Hay en Chihiro un conjunto de obsesiones que Miyazaki ha ido repitiendo —y refinando— a lo largo de su filmografía: el rechazo al militarismo, la naturaleza como fuerza sagrada, los niños como figuras de resistencia moral, las máquinas como extensiones peligrosas del ego humano. Pero en Chihiro, todas esas piezas encajan con una armonía excepcional.
"El viaje de Chihiro" (2001), Hayao Miyazaki
Los personajes femeninos fuertes pero vulnerables, como Nausicaä, Kiki o Sophie, encuentran en Chihiro una nueva dimensión: ya no es una heroína predestinada, sino una niña común que aprende a hacerse fuerte sin perder su dulzura.
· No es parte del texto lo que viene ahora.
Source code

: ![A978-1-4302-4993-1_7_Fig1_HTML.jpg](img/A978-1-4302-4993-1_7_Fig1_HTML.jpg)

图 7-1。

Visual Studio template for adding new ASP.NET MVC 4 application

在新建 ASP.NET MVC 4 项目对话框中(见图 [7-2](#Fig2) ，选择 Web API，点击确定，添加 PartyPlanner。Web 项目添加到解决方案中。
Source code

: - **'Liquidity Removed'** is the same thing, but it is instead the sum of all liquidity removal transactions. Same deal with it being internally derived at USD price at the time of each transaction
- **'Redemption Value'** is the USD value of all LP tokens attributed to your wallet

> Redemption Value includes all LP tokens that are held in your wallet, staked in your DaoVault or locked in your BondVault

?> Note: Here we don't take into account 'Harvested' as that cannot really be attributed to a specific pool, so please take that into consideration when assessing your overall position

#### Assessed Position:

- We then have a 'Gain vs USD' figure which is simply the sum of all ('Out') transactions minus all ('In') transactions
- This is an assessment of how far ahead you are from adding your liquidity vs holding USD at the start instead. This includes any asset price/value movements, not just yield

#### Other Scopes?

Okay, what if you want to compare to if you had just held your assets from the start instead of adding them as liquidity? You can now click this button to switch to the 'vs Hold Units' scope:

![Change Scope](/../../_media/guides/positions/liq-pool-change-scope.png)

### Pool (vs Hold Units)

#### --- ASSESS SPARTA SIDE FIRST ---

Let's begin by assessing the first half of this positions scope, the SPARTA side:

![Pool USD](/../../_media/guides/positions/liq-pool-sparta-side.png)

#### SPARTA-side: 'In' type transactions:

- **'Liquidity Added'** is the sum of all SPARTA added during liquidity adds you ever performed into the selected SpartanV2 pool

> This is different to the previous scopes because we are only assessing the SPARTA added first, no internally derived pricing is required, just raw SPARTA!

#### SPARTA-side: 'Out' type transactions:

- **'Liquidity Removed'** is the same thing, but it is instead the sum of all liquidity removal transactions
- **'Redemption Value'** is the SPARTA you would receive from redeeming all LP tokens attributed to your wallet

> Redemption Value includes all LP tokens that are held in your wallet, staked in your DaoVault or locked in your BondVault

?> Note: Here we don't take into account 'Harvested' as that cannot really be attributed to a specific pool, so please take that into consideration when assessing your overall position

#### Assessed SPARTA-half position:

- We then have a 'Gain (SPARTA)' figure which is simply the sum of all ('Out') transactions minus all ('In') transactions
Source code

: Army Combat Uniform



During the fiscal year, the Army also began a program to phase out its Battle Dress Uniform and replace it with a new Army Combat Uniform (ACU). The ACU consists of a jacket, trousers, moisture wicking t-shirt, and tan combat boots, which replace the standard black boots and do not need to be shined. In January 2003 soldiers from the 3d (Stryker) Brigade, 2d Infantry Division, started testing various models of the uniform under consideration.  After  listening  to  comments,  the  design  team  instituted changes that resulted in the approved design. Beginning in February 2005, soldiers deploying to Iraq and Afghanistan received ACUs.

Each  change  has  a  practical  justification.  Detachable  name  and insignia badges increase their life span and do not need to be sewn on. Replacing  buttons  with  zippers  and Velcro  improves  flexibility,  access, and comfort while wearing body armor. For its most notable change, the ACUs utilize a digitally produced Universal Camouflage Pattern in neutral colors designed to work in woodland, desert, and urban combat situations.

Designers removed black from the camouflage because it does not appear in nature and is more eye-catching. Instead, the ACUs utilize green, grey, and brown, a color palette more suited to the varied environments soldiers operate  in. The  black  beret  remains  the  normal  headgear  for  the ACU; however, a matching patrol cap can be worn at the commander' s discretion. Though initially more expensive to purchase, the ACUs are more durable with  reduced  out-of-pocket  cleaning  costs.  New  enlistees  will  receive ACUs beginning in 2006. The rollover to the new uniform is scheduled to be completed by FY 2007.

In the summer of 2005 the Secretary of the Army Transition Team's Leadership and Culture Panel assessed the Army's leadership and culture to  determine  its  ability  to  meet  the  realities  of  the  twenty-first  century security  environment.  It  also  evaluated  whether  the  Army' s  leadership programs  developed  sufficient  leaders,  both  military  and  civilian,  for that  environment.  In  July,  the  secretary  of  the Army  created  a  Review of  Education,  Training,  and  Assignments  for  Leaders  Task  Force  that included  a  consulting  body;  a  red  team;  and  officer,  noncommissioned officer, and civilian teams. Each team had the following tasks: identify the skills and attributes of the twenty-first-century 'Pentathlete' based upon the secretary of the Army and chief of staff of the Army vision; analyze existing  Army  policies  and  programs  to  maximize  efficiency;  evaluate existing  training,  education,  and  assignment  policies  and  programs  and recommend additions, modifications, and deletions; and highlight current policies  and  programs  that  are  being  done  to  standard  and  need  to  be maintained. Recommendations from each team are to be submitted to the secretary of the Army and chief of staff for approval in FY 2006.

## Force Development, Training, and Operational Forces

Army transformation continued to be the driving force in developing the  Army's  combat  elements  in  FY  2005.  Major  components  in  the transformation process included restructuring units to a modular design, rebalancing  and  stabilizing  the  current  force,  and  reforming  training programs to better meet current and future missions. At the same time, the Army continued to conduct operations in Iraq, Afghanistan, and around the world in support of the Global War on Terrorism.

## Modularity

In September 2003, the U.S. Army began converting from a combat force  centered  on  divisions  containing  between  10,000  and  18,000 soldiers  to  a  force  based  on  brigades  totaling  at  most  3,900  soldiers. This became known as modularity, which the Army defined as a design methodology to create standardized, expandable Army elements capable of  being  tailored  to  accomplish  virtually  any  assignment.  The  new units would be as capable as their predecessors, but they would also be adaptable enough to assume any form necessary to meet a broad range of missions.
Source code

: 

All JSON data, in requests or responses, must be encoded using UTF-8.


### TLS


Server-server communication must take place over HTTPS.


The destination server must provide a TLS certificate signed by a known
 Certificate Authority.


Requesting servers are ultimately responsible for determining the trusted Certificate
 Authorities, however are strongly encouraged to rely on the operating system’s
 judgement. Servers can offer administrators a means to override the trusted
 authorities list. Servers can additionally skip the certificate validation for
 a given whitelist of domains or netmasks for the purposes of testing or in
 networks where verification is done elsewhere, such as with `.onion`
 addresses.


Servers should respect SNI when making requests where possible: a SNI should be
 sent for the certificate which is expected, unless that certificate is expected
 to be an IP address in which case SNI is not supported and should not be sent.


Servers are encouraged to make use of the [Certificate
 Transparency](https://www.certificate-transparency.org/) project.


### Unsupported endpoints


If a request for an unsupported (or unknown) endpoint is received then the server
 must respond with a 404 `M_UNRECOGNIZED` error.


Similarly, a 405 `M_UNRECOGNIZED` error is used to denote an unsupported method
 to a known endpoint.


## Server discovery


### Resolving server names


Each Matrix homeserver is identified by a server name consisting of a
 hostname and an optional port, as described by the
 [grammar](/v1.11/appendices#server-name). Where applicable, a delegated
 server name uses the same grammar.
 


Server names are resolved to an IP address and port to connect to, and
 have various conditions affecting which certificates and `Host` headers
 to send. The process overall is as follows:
La figura del monstruo ambivalente, que da miedo pero también pide ayuda —el Sin Rostro, Yubaba, Haku—, es un recurso clásico de Ghibli que aquí alcanza una ambigüedad moral digna del mismísimo Kurosawa.
Poder ver hoy El viaje de Chihiro en una sala oscura es más que un acto nostálgico, es dejarse llevar por un tren que no sabemos bien adónde va, pero que nos deja siempre más livianos al bajar.
Porque sí, la película sigue siendo perfecta para los más chicos, que se reirán con las ranas parlantes y se asustarán con los gemidos del Sin Rostro. Pero también es un refugio para los adultos, que verán en ella los miedos que no sabían que tenían y las ternuras que creían haber perdido.
En su aniversario número 40, Studio Ghibli nos recuerda por qué sus películas no son solo animaciones bonitas. Son viajes. Y como todo buen viaje, no se trata de llegar a destino, sino de mirar con otros ojos el mundo al volver.
El viaje de Chihiro se estrena este 2 de agosto en cines y la primera función ya se encuentra a la venta. Los títulos siguientes se exhibirán entre setiembre y noviembre. Entre ellos, están El cuento de la princesa Kaguya (2013), La colina de las amapolas, Recuerdos del ayer (1991), Pompoko (1994), La princesa Mononoke, El viento se levanta, Mis vecinos los Yamada (1999), Porco Rosso, The Cat Returns (2002) y Kiki: Entregas a domicilio.